Textauszug:
:::::

CERN bestätigt Higgs-Entdeckung

Physiker der Europäischen Organisation für Kernforschung (CERN) gaben bekannt, dass es sich bei dem im vergangenen Jahr neu entdeckten Elementarteilchen um das langgesuchte Higgs-Boson handelt, jenes Teilchen, das Materie ihre Masse verleiht. Die Ergebnisse wurden gemeinsam von den beiden Hauptgruppen vorgestellt, die am Teilchenbeschleuniger Large Hadron Collider (LHC) arbeiten und die als CMS und ATLAS bekannten Experimente betreuen.

Die Ergebnisse wurden auf der diesjährigen Moriond-Konferenz (einer alljährlichen Konferenz zur Teilchenphysik) bekanntgegeben, die vom 9.-16. März in Italien stattfand. Die nun analysierte Datenmenge ist zweieinhalbmal so groß wie die im letzten Juli zugrunde gelegte, und zeigt ein Higgs von annähernd 125 Gigaelektronenvolt (GeV – eine Masse/Energie-Einheit in der Teilchenphysik) auf, womit sie vollständig mit dem vorhergehenden Ergebnis übereinstimmt. Zum Vergleich: ein einzelnes Wasserstoffatom liegt knapp unter einem GeV.

Dieses Ergebnis zeigt sowohl die Verlässlichkeit des aktuellen Modells des materiellen Universums (das Standardmodell der Teilchenphysik) auf, als es anderseits neue Perspektiven zu weitergehendem Verständnis eröffnet.

:::::

Was zu tun ist:
- a) Gib bitte aus dem Text zur Higgs-Entdeckung den Abschnitt wörtlich wieder, der mit den Worten "CERN bestätigt Higgs-Entdeckung" beginnt und mit "bekannten Experimente betreuen." endet.
- b) Welche Masse hat das Higgs-Boson laut dem Text zur Higgs-Entdeckung ungefähr?
- c) Nimm den Text über die Higgs-Entdeckung nach seinem letzten Satz wieder auf und führe ihn weiter.

:::::

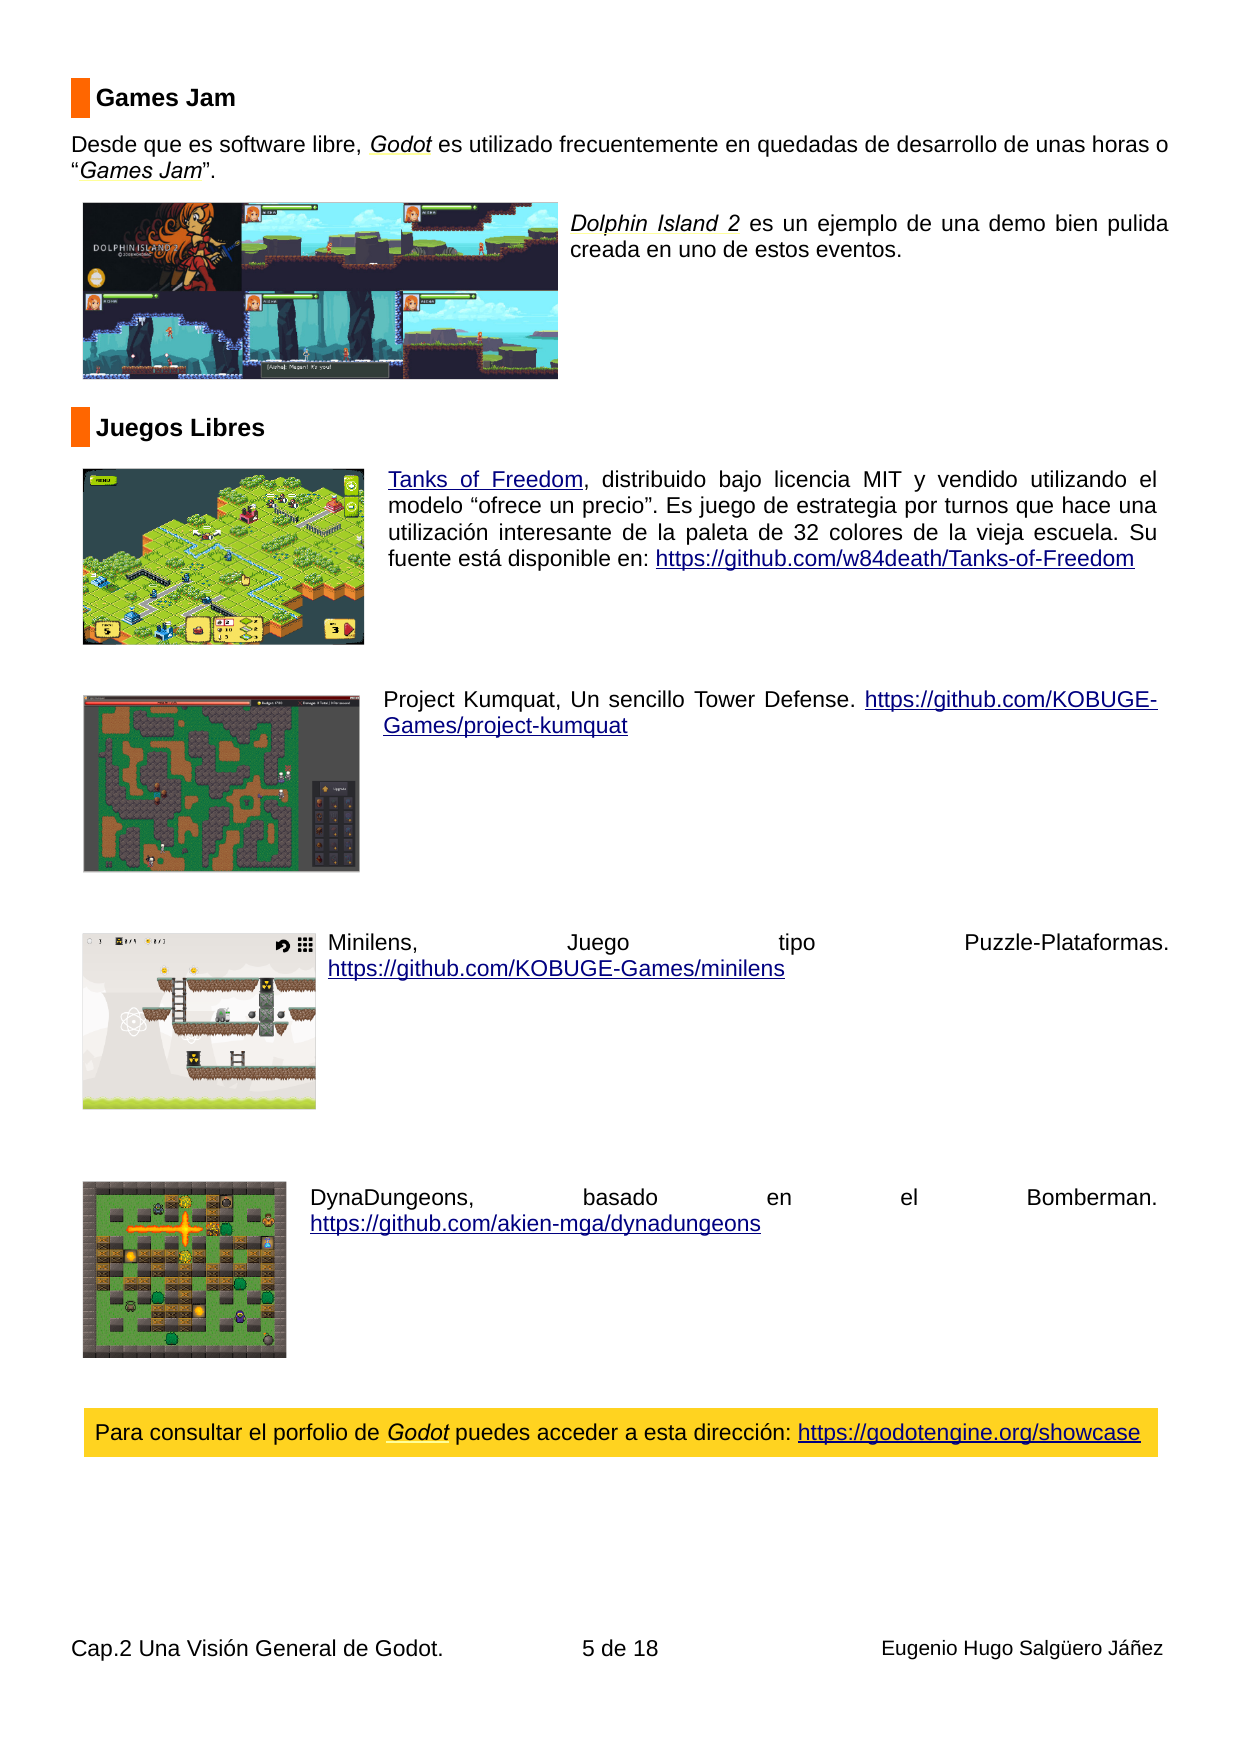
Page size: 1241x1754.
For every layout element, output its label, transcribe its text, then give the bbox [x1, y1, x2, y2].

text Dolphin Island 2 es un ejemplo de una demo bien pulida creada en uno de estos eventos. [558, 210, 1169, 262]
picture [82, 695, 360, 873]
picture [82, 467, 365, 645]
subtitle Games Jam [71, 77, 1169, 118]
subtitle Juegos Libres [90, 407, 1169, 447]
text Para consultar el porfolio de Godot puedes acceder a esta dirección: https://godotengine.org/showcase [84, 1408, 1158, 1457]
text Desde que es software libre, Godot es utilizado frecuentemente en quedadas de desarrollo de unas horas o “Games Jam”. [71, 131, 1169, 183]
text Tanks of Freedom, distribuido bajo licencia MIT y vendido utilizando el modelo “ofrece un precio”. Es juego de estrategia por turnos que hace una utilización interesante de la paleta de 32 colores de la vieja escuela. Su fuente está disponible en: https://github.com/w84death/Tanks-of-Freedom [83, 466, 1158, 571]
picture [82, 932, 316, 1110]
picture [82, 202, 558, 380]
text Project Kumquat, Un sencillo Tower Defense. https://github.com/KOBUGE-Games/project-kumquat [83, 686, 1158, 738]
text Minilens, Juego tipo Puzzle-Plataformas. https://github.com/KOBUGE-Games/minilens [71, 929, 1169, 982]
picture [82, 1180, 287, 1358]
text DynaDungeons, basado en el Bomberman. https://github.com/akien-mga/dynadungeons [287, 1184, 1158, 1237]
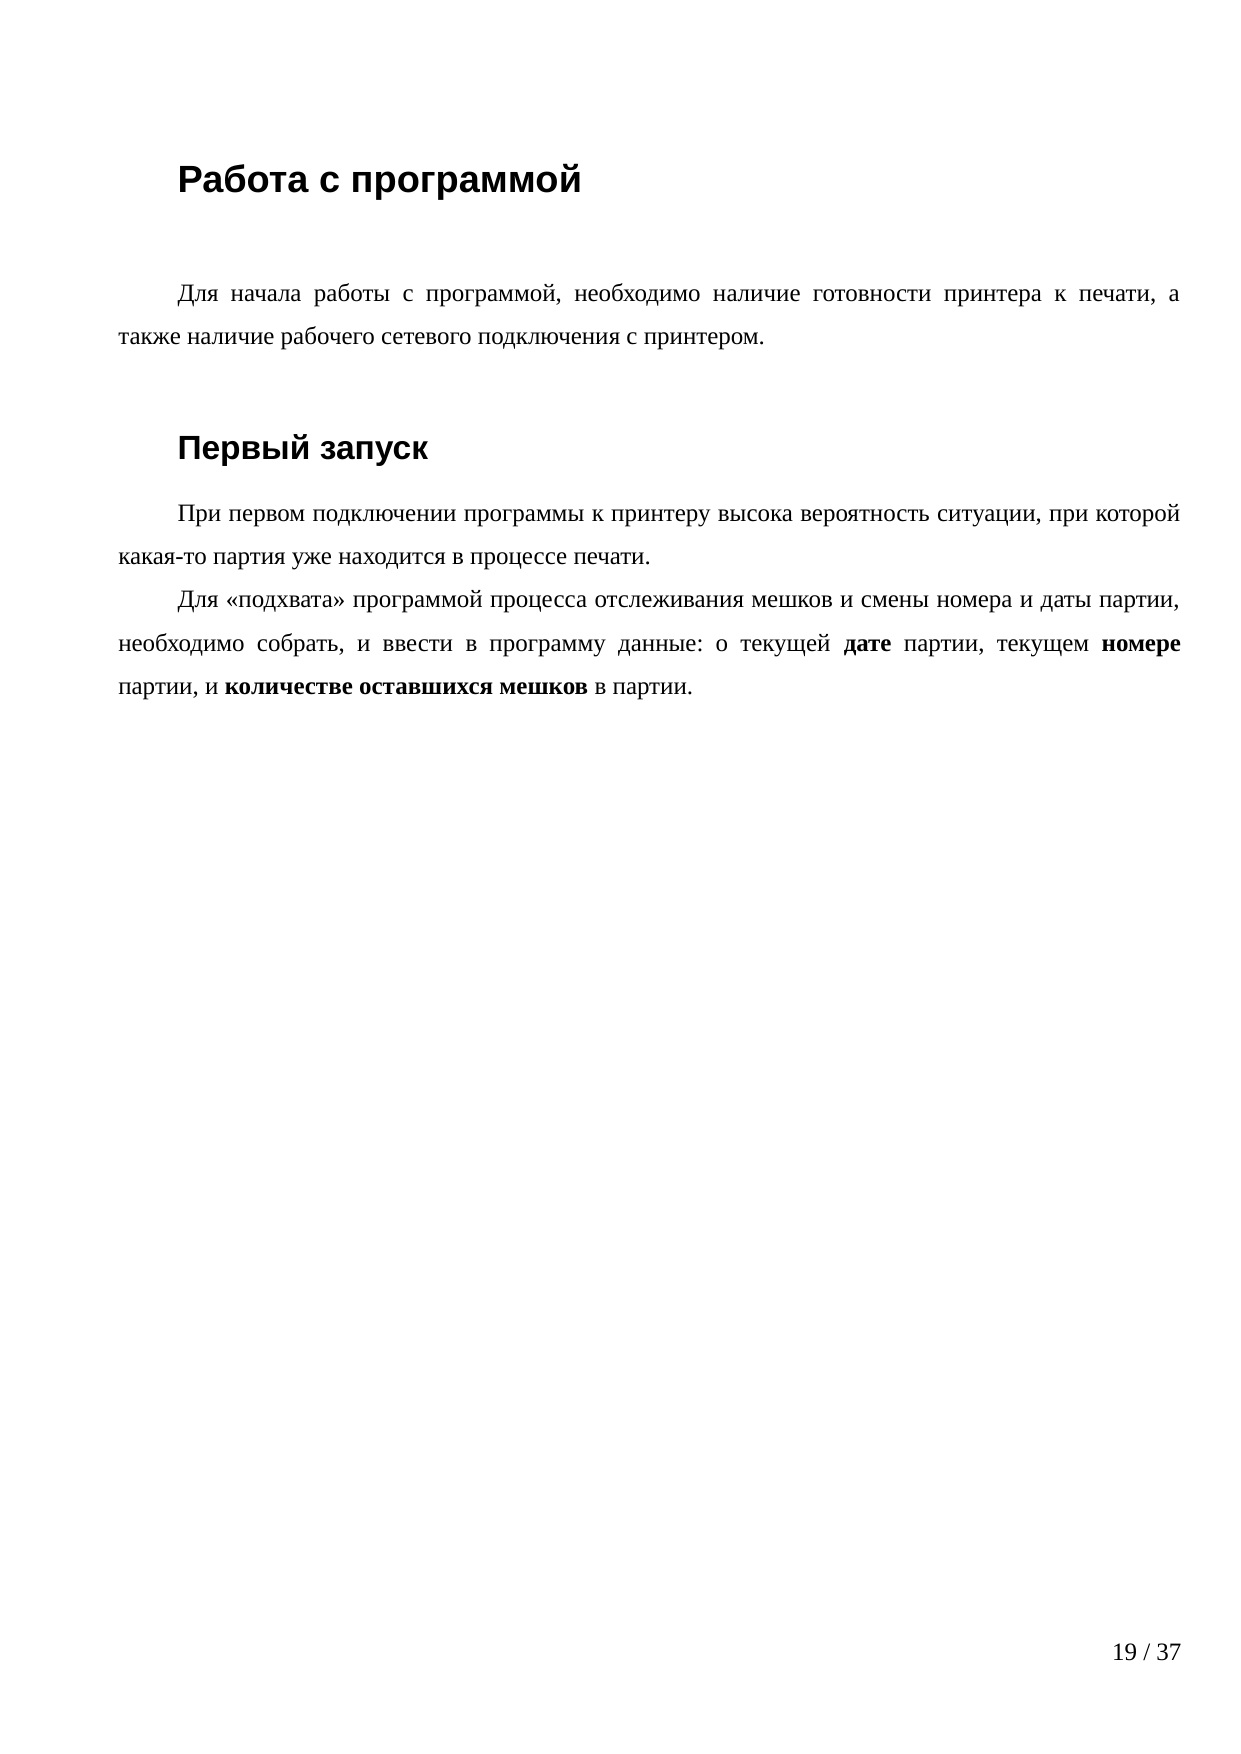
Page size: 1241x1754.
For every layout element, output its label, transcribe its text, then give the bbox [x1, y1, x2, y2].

:::::

Ergebnisse je Aufgabe:
- a)
CERN bestätigt Higgs-Entdeckung

Physiker der Europäischen Organisation für Kernforschung (CERN) gaben bekannt, dass es sich bei dem im vergangenen Jahr neu entdeckten Elementarteilchen um das langgesuchte Higgs-Boson handelt, jenes Teilchen, das Materie ihre Masse verleiht. Die Ergebnisse wurden gemeinsam von den beiden Hauptgruppen vorgestellt, die am Teilchenbeschleuniger Large Hadron Collider (LHC) arbeiten und die als CMS und ATLAS bekannten Experimente betreuen.

- b) Annähernd 125 Gigaelektronenvolt (GeV).

- c)
CMS und ATLAS sind die beiden Universaldetektoren, welche die Physiker am Large Hadron Collider einsetzen und deren primäre Aufgabe darin bestand, das Higgs zu suchen. Es sind riesige Maschinen, die kraftvolle Magneten und hochempfindliche Elektronik zur Aufzeichnung von Kollisionen nutzen, die von zwei aufeinander prallenden Protonenstrahlen des LHC erzeugt werden. Die Protonenstrahlen in den beiden Detektoren, deren Geschwindigkeit nur minimal unterhalb der Lichtgeschwindigkeit liegt, sind so fokussiert, dass sie Hunderte Millionen mal pro Sekunde kollidieren. Es wird geschätzt, dass ein Ereignis, das ein Higgs produziert, nur in einer von einer Billion Protoneninteraktionen auftritt. Um diese seltenen Ereignisse aufzunehmen, ist eine solch hohe Kollisionsrate notwendig.

Anschließend untersucht eine Reihe eigens dafür entwickelter Detektoren und Computer, welche der Ereignisse voneinander abprallende Teilchen sind und welche frontal kollidieren, indem sie die Energie jeder Kollision berechnen. Die frontalen Interaktionen sind Hochenergieereignisse, die für die Suche nach bisher unbestätigten physikalischen Ereignissen verwendet werden können, zum Beispiel die Entstehung eines Higgs-Bosons.

Das Higgs-Boson war das letzte unbeobachtete Teilchen des Standardmodells der Teilchenphysik, welches die weitest entwickelte Theorie der Elementarteilchen der Natur sowie deren Wechselwirkungen beschreibt. Das Standardmodell der modernen Physik ähnelt dem Periodensystem der chemischen Elemente. Seine jüngste Fassung erhielt es in den 1970er Jahren, als die Quarks entdeckt wurden, die konstituierenden Partikel der Protonen und Neutronen.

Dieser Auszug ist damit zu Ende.